The posts threatening personal violence, in the view of Canary Mission, were closer to the realm of a bar fight.

A November 2012 tweet by SJP and MSA member Jenine Omari read: “If you talk to me about being pro-Israel I may punch you in the face. That’s the one thing I cannot control my temper on.”

Mohamed Ali, a member of SJP and MSA, tweeted April 7, 2015: “I feel so incredibly irritable right now. No idea why…Just feel like kicking a Zionist tbh [to be honest].”

Other flagged posts were just crude. One from April by alleged UTK SJP member Ameen Abdel-Khalek derided people for putting “faggot rights” above those of Middle Easterners.
Before Canary Mission’s second release claiming it found 97 anti-Semitic posts by 21 people – a trove it has apparently only shared with The Algemeiner – national student Jewish groups told The Algemeiner they weren’t satisfied with the administration’s response.

“What UTK should have said was this type of speech is heinous and despicable and call it out as antisemitism, plain and simple,” said Tammi Rossman-Benjamin, co-founder of the AMCHA Initiative.
UTK must “vociferously condemn and repudiate any and all antisemitic statements and activities by past and present members of the campus community,” said Aron Hier, director of the Simon Wiesenthal Center’s campus outreach arm.

‘Legal obligation as a recipient of federal funds’

The Brandeis Center upped the ante after UTK’s response to criticism from Canary Mission and Jewish groups.

In a letter Thursday to Chancellor Jimmy Cheek, Marcus and the center’s senior attorneys urged the university to consider the flagged posts as racial harassment under Title VI.
 

“Allowing such statements by UTK students, without strong condemnation from the University administration, will signal that UTK takes a disparaging view of Jewish students and students of Israeli national origin,” the letter read. “Such messages are incompatible with UTK’s values – and federal civil rights law.”
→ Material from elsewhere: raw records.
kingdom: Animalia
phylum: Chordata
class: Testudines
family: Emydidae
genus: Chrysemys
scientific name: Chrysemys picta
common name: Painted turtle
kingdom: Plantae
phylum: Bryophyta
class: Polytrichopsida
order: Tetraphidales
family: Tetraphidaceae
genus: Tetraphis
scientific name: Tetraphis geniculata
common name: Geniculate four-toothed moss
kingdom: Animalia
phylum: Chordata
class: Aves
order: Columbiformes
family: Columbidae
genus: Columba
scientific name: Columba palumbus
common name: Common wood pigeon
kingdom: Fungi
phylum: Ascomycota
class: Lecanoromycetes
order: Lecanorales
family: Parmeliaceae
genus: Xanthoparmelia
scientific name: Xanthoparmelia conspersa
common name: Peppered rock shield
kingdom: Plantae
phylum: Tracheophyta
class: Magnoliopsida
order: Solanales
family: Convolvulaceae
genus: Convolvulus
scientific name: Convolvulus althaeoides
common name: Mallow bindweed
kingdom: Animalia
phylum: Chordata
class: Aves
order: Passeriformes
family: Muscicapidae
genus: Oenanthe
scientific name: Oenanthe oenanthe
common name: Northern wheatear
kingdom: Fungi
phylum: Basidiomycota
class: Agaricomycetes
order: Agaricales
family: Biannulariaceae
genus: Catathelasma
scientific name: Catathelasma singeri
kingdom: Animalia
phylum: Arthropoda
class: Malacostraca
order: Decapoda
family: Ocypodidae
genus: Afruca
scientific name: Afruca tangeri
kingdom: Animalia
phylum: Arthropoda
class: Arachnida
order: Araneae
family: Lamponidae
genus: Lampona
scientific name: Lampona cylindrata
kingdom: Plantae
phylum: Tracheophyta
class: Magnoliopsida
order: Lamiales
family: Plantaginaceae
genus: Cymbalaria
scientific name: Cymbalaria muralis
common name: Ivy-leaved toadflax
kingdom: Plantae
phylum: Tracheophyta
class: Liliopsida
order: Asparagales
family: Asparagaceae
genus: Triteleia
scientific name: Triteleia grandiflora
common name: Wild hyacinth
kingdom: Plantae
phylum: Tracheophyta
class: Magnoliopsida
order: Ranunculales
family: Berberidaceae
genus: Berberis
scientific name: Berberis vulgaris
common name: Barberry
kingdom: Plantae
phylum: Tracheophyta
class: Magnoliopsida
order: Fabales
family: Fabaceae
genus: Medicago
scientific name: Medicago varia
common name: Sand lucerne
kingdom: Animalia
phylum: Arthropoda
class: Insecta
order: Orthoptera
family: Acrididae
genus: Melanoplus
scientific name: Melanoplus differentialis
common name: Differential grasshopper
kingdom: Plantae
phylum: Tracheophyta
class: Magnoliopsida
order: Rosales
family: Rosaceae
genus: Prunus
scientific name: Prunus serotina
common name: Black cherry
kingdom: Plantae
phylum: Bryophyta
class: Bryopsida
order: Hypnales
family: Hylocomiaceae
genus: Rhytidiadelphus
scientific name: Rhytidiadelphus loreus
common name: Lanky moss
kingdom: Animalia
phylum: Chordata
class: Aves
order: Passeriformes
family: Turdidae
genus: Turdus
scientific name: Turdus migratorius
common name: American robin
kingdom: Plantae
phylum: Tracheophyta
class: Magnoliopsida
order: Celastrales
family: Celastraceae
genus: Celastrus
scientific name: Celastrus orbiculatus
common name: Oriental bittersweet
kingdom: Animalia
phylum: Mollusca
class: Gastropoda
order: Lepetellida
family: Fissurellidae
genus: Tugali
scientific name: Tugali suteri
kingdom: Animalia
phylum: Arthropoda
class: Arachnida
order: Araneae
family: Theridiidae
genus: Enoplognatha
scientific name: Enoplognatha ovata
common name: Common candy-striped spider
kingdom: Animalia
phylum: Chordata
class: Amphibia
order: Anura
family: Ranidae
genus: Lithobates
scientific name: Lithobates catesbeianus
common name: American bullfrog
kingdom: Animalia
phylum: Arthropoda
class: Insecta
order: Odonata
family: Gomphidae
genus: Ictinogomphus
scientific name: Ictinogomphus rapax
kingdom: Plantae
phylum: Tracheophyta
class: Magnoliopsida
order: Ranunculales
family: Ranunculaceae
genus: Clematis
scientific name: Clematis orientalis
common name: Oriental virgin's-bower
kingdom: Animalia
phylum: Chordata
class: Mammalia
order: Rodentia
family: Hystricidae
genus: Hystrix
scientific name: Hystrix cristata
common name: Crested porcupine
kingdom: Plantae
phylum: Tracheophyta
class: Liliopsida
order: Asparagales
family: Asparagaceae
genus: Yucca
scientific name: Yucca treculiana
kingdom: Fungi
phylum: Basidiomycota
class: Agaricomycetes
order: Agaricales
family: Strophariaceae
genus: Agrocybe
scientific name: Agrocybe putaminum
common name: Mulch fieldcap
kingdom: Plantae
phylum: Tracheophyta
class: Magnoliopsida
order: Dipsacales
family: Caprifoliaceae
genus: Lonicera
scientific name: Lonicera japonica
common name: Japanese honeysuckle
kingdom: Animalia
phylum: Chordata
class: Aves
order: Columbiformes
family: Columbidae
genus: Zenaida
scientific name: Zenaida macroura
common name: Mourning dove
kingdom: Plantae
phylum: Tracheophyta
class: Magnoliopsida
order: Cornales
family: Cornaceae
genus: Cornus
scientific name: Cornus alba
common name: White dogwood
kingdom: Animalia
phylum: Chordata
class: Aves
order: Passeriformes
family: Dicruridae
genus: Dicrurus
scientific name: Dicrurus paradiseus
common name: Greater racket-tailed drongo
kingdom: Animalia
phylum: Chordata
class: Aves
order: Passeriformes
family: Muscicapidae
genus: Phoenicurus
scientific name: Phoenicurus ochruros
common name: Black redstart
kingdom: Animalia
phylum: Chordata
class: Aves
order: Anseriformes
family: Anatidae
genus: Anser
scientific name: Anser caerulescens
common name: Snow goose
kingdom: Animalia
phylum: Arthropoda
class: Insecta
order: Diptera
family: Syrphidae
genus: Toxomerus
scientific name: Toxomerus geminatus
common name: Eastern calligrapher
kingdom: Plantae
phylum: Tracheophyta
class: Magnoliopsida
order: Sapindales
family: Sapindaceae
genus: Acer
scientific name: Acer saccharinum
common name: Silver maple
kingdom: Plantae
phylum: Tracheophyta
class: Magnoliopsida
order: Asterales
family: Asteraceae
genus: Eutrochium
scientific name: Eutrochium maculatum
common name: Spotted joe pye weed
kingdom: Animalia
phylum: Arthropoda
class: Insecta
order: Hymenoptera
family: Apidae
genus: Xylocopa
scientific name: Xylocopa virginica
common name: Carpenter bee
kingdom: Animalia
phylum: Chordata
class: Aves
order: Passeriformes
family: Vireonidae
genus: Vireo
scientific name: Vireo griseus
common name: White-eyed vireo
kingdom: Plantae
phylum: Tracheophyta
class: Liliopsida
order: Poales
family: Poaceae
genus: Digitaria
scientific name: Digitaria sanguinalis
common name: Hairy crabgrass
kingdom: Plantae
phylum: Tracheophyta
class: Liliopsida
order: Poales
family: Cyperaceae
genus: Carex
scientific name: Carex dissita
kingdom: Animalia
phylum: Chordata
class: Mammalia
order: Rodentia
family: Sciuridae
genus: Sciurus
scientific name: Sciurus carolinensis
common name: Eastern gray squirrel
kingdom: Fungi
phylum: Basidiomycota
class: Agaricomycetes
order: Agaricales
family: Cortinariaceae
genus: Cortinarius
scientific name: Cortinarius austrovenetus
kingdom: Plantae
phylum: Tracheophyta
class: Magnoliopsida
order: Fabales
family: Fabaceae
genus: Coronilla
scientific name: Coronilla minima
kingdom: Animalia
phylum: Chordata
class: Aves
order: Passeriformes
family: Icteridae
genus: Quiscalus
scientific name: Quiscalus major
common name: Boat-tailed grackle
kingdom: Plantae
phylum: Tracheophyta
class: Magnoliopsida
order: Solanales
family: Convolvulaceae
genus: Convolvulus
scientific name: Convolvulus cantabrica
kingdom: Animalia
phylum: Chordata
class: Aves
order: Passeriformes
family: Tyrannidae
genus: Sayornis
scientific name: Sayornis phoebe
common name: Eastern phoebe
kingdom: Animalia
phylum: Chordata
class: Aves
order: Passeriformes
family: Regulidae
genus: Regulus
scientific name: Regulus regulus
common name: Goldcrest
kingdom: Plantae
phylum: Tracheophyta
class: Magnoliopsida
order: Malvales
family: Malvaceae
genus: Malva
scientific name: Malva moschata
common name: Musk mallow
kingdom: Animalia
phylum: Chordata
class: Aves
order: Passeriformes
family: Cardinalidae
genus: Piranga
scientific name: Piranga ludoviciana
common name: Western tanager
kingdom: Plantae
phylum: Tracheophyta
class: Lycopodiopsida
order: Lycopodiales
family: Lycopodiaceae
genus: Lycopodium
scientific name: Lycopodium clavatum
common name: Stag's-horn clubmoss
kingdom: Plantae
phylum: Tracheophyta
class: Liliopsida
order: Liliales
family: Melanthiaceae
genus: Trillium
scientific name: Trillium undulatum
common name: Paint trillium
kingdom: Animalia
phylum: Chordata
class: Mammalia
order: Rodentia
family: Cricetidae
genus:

“[C]ombating campus anti-Semitism is not only the right thing to do,” Marcus told The Fix. “It is also the university’s legal obligation as a recipient of federal funds.” 

The letter to Cheek cites a 2004 “Dear Colleague” letter authored by Marcus when he was assistant secretary of civil rights at the Department of Education, advising educators that Title VI applied to cases of discrimination on the basis of Jewish ethnicity or ancestry. (Regulatory guidance does not carry the force of law.)

Marcus said he wasn’t advocating that UTK censor its students: “If constitutionally protected speech is involved, the university should be careful not to punish or threaten the speakers.”
The Fix’s calls to UTK’s media relations team on Friday and Monday were not returned.

UPDATE: Because of an editing error, part of a quote by Brandeis Center President Kenneth Marcus (“It is also the university’s legal obligation as a recipient of federal funds”) was cut off in the original article. The full quote has been restored.